LONDON: Net migration to the UK hit a record high last year, official figures showed Thursday, heaping pressure on Conservative Prime Minister Rishi Sunak who has vowed to reduce new arrivals.
Immigration — long a vexed political issue in Britain — is set to be a key issue in a general election expected next year, which the main opposition Labour Party are currently favourites to win.
The Office for National Statistics (ONS) said net migration — the difference between the number of people arriving in Britain and those leaving — was 745,000 in 2022, higher than previously thought.
It revised the figure upwards by 139,000 from what was already a record when released in May, citing “unexpected patterns” in the behaviour of migrants.
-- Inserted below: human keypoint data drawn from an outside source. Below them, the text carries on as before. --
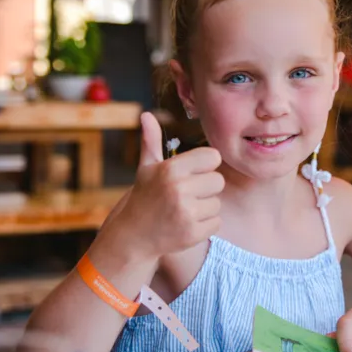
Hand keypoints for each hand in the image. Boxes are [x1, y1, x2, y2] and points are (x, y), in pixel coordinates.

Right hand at [118, 112, 223, 261]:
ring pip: (218, 203)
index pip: (213, 157)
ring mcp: (186, 212)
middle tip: (186, 195)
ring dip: (205, 208)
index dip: (205, 166)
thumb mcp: (146, 168)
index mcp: (171, 169)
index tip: (192, 174)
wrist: (133, 236)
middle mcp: (179, 188)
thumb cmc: (144, 197)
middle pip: (218, 181)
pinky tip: (186, 224)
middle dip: (206, 188)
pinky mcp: (193, 233)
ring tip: (183, 211)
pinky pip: (216, 222)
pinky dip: (205, 225)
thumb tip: (146, 115)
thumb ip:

Sunak has long described regular immigration levels as “too high”. His party won a landslide under the leadership of Boris Johnson at the last election in 2019, largely on a promise to bring net migration numbers down.
The Conservatives have repeatedly promised that leaving the European Union, which ended the free movement of people from member states, would allow the UK to “take back control” of its borders. But legal migration has soared since Britain formally left the EU in January 2020. In 2021, net migration was 488,000.
Some Tory backbenchers urged Sunak to “act now” to cut net migration and meet the party’s 2019 pledge.
“This really is ‘do or die’ for our party,” the New Conservatives group of right-wing lawmakers said in a statement.
A spokesperson for Sunak said it was clear net migration “remains far too high” and hinted that further measures to reduce it were on the horizon.